La France n’échappe pas à la poussée même si les indices se font indirects – « 45 % des détenus interrogés avouent avoir déjà pris ce produit » et 15 % à 20 % de la population française s’y serait adonnée au moins une fois. « Ce chiffre atteint les 39 % au Royaume-Uni ! » Le « proto », fléau sanitaire et routier, mobilise aujourd’hui de plus en plus de filières médicales. Mais aucune campagne de prévention digne de ce nom ne s’oppose au « marketing énorme véhiculé sur les réseaux sociaux… C’est le produit à la mode ».

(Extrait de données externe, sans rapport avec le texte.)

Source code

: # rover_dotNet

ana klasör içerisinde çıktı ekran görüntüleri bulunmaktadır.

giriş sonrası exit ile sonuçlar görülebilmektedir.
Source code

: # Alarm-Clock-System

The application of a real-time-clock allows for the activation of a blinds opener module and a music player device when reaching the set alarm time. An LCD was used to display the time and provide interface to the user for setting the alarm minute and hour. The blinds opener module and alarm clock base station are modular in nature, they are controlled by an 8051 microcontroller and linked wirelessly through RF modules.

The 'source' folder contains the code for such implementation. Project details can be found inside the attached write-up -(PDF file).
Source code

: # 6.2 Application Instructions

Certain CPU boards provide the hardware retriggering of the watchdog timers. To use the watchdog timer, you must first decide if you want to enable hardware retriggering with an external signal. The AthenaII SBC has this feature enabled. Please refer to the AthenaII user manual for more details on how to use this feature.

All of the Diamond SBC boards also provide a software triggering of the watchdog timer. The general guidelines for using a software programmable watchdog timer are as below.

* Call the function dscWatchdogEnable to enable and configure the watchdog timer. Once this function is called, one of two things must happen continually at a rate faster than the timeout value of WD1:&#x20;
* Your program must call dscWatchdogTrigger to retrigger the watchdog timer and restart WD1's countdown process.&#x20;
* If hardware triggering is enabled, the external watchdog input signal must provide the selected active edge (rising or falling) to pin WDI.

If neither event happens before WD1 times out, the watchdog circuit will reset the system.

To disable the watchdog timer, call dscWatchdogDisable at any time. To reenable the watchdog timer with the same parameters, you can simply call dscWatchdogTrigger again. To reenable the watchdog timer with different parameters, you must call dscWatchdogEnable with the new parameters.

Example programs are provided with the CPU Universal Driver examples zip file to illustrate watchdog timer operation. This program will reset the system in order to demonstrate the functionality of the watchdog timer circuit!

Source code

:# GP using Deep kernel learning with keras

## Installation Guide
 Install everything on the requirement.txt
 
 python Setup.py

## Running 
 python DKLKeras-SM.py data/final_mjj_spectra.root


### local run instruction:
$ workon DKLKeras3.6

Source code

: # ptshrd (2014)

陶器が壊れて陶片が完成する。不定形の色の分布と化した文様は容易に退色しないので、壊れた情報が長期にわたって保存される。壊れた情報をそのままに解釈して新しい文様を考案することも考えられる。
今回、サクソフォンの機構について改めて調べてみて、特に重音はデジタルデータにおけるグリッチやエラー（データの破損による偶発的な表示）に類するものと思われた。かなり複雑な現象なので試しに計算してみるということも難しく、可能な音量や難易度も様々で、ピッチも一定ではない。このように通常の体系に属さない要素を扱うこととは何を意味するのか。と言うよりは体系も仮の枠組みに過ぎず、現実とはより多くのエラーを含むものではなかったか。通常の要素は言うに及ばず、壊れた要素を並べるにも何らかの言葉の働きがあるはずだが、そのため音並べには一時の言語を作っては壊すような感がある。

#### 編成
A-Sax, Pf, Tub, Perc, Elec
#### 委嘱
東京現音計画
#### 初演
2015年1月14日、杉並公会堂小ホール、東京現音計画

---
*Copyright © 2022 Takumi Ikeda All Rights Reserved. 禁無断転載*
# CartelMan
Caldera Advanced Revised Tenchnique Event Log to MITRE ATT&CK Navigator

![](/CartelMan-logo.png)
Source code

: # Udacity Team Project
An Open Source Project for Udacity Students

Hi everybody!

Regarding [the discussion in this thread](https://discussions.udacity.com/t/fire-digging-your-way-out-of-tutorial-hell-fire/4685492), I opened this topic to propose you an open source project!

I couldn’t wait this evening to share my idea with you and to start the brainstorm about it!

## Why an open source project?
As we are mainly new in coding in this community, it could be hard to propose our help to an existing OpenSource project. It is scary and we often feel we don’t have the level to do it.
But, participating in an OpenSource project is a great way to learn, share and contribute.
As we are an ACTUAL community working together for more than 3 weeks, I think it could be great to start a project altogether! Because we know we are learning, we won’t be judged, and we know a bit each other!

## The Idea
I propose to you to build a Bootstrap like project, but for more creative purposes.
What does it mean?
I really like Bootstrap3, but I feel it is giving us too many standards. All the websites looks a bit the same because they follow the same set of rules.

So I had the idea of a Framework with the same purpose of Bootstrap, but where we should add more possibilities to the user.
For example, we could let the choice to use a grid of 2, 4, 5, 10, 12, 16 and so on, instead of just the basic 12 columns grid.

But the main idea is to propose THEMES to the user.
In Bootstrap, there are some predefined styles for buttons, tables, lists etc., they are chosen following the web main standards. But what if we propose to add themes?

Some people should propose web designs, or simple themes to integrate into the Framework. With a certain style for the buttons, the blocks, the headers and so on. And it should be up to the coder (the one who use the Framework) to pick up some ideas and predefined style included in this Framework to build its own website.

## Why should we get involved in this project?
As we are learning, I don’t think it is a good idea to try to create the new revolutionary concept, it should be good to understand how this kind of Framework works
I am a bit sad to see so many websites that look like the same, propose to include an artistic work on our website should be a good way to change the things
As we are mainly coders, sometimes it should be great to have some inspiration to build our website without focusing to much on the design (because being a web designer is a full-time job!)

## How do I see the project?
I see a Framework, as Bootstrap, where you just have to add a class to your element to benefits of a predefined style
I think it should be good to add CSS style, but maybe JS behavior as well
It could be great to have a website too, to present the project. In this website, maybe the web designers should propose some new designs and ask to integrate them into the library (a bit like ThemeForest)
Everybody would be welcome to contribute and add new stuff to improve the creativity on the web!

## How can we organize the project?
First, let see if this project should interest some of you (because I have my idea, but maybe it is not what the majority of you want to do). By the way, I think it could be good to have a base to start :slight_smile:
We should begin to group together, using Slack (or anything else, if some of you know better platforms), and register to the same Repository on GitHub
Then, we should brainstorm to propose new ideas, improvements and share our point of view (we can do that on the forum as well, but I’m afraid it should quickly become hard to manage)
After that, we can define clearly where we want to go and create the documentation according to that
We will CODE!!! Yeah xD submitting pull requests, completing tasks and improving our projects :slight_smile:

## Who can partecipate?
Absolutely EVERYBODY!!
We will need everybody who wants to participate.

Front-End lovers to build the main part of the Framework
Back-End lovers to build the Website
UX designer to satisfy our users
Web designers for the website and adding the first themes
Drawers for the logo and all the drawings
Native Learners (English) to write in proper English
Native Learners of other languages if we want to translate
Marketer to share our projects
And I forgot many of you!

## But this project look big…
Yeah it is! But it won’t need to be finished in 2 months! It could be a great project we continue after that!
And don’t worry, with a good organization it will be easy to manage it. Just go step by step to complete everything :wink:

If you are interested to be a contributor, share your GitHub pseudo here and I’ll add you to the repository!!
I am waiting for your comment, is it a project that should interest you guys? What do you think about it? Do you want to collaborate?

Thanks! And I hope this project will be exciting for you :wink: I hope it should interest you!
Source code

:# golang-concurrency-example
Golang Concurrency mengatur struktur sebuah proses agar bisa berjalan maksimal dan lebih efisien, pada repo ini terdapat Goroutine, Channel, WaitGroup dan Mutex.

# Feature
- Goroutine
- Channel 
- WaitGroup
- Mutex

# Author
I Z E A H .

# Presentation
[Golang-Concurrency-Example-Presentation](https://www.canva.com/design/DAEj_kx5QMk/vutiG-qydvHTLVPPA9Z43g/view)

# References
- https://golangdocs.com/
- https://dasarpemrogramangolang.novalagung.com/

Les Lillois à la tête d’un groupe de travail européen – Mettre en place un véritable parcours de soins pour les patients ; former et informer les professionnels de santé sur les symptômes et les modalités de prise en charge ; poursuivre les efforts de recherche… Voilà ce qui est en train d’évoluer au plan médical lorsqu’on évoque la question des intoxications liées au protoxyde d’azote dont, par ailleurs, on ne mesure pas les effets sur le long terme. Avec peu de moyens mais avec le soutien de l’Agence régionale de santé (ARS), la filière protoxyde lilloise basée au centre de biologie et de pathologie du CHU de Lille, a gagné ses galons. « Elle s’est étendue à la région, puis au plan national où nous nous sommes organisés en disciplines et en groupes de travail », poursuit Guillaume Grzych, également biologiste médical.

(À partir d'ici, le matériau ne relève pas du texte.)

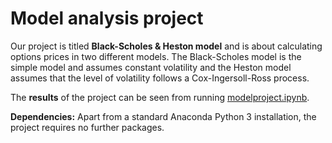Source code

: # Model analysis project

Our project is titled **Black-Scholes & Heston model** and is about calculating options prices in two different models. The Black-Scholes model is the simple model and assumes constant volatility and the Heston model assumes that the level of volatility follows a Cox-Ingersoll-Ross process.

The **results** of the project can be seen from running [modelproject.ipynb](modelproject.ipynb).

**Dependencies:** Apart from a standard Anaconda Python 3 installation, the project requires no further packages.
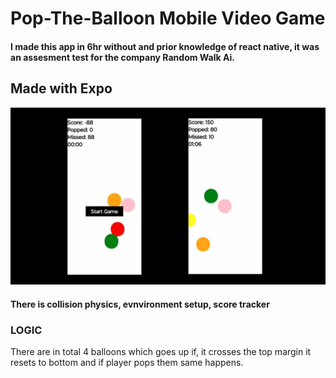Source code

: # Pop-The-Balloon Mobile Video Game

#### I made this app in 6hr without and prior knowledge of react native, it was an assesment test for the company Random Walk Ai.
## Made with Expo
![](/readme.jpg)


#### There is collision physics, evnvironment setup, score tracker

### LOGIC
There are in total 4 balloons which goes up if, it crosses the top margin it resets to bottom and if player pops them same happens.
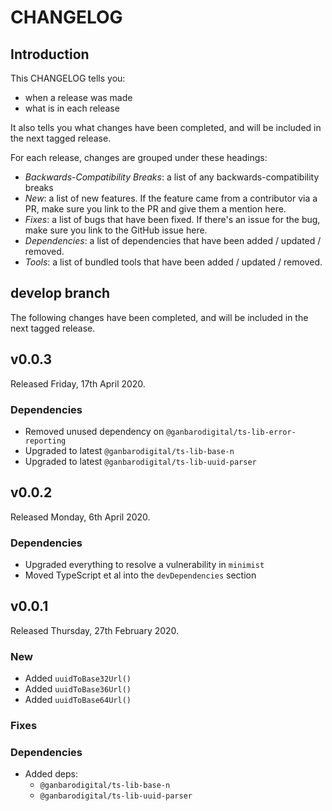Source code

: # CHANGELOG

## Introduction

This CHANGELOG tells you:

* when a release was made
* what is in each release

It also tells you what changes have been completed, and will be included in the next tagged release.

For each release, changes are grouped under these headings:

* _Backwards-Compatibility Breaks_: a list of any backwards-compatibility breaks
* _New_: a list of new features. If the feature came from a contributor via a PR, make sure you link to the PR and give them a mention here.
* _Fixes_: a list of bugs that have been fixed. If there's an issue for the bug, make sure you link to the GitHub issue here.
* _Dependencies_: a list of dependencies that have been added / updated / removed.
* _Tools_: a list of bundled tools that have been added / updated / removed.

## develop branch

The following changes have been completed, and will be included in the next tagged release.

## v0.0.3

Released Friday, 17th April 2020.

### Dependencies

* Removed unused dependency on `@ganbarodigital/ts-lib-error-reporting`
* Upgraded to latest `@ganbarodigital/ts-lib-base-n`
* Upgraded to latest `@ganbarodigital/ts-lib-uuid-parser`

## v0.0.2

Released Monday, 6th April 2020.

### Dependencies

* Upgraded everything to resolve a vulnerability in `minimist`
* Moved TypeScript et al into the `devDependencies` section

## v0.0.1

Released Thursday, 27th February 2020.

### New

* Added `uuidToBase32Url()`
* Added `uuidToBase36Url()`
* Added `uuidToBase64Url()`

### Fixes

### Dependencies

* Added deps:
  - `@ganbarodigital/ts-lib-base-n`
  - `@ganbarodigital/ts-lib-uuid-parser`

Obsolète – La publication de nombreux articles scientifiques a assis la réputation de cette équipe au point que le Lillois dirige désormais un groupe de travail européen dont l’une des priorités est d’harmoniser les recommandations. Un véritable défi car les 300 personnes intoxiquées en 2022 et passées par différents services d’urgence ne constituent que la partie visible de l’iceberg… Guillaume Grzych rappelle que, pour le moment, « le seul cadre légal est celui de l’interdiction de vente aux mineurs ». Que l’arrêté prévu en 2024 semble au minimum flou et tardif. « Il vise les modes de consommation d’il y a deux ans. Or, nous sommes passés des capsules aux tanks. » Face au protoxyde d’azote, il convient de sortir l’artillerie lourde.
Une journée d’information sera organisée le 30 novembre 2023 à l’Institut Gernez-Rieux.